Мир страдает от постоянного исчезновения правды. И защитить его от этого можно только посредством страха. Видимо, Учитель знал его тайные рецепты. Мне пока не до конца ведомые.

Поэтому и прав был Лаврентий, заключив, что уже наутро после ужина, за которым он рассказал налакавшимся вождям об Исусике, я жаждал встречи с майором. Лаврентий обо мне знает больше, чем они. Которые не подозревают и того, что Учителем я считаю Иисуса. А их — засранцами. И не только их. Всех.

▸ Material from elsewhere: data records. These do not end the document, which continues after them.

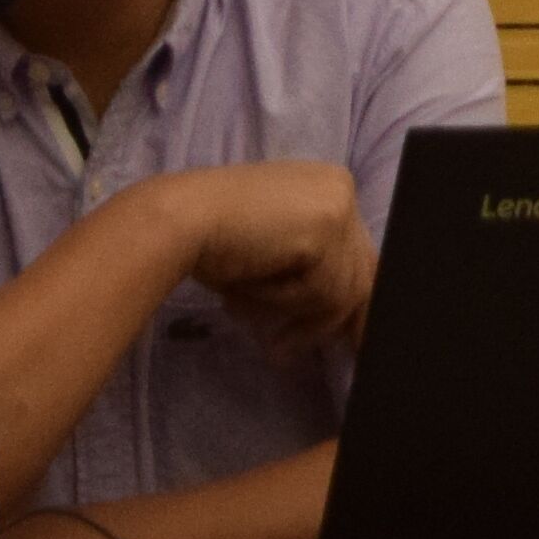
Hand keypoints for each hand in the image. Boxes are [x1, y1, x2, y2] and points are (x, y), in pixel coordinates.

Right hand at [168, 160, 378, 357]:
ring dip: (301, 321)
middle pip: (358, 272)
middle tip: (304, 352)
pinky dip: (283, 303)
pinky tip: (247, 298)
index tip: (335, 335)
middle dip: (333, 320)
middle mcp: (341, 188)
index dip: (343, 298)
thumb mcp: (275, 251)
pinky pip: (321, 291)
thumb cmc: (212, 236)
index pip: (355, 253)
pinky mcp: (327, 228)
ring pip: (342, 289)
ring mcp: (338, 206)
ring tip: (266, 336)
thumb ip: (309, 268)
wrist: (180, 218)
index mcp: (329, 186)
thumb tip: (340, 318)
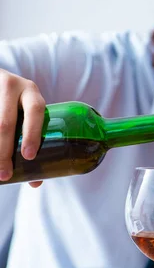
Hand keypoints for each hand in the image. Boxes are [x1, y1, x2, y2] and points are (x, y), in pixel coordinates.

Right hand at [0, 69, 45, 186]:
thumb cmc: (15, 104)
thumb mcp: (26, 113)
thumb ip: (31, 139)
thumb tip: (35, 181)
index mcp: (31, 93)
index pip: (35, 111)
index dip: (32, 134)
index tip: (29, 156)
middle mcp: (11, 86)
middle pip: (5, 123)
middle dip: (4, 152)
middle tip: (5, 174)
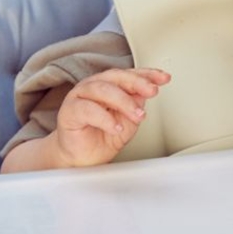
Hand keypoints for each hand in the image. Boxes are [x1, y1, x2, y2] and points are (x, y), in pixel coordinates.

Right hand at [51, 67, 170, 167]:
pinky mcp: (69, 111)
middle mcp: (94, 86)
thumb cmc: (102, 138)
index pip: (129, 74)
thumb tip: (146, 93)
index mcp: (109, 85)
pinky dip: (105, 118)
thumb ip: (136, 106)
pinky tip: (116, 127)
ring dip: (124, 101)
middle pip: (117, 77)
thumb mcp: (127, 122)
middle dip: (138, 83)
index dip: (147, 74)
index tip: (164, 78)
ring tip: (137, 116)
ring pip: (103, 89)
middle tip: (152, 91)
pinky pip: (87, 109)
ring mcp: (80, 96)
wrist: (82, 160)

Когда в сорок первом началась наконец война, я совершил лишь один непредвиденный мной поступок. Я исчез.

Заперся за заборами Ближней, отключил телефоны и несколько дней никому из вождей на глаза не показывался. Никому, кроме Лаврентия. А ему доверился и велел доставить ко мне не генералов, а правдоподобных Христов. Из психушек или лагерей.

В первый же час войны меня осенила простая догадка: Иисус не смог бы спасать людей внушением страхов, если бы большие страхи не терзали его самого. Я знал, что против немцев можно устоять, только если вооружить народ всепобеждающим страхом. Как никогда раньше, мне потребовался Учитель.

Я запил.

Молился, не умывая лица и не вставляя в рот протеза. Не из отчаянья или безверья в пещерном склепе бессонных ночей. А из тревожного понимания, что один из жухлых пустырей в моей душе, в который я давно зарыл память о небесах и от которого сбежал в иные пространства, — этот пустырь не сгинул. Просто потерялся.

Но мне самому его уже было не найти. Подобно остальному пространству, он зарос маком, розой, фиалкой, ландышем — всеми дурманящими цветами и красками мира.

Этот пустырь обернулся жарким лугом моего бытия. Лугом, открывшимся мне, когда я был поэтом: «Вардс гаепурчкна кокори, гадахвеода иаса…» -

Раскрылся розовый бутон, прильнув к фиалке голубой, И лёгким ветром возбуждён, склонился ландыш над травой…

Когда я написал это, мне было 15. Я был доверчив, и весь год прождал в необоснованном ожидании чего-то хорошего.

Но в июне сорок первого я каждый день ждал начала войны. Каждый же день чётко представлял себе не только мои слова и поступки после вторжения врага, но даже своё отражение в зеркале.

И всё-таки, я бы никогда не смог вообразить, что первая же немецкая бомба ударит в тот затерявшийся жухлый пустырь, где тлела память об Учителе.

В тот пятачок в моём сердце, где некогда жила вера в бога, и который теперь затянулся шрамом. Ибо там, где жила вера, ничто иное жить не может. Там — лишь больной шрам.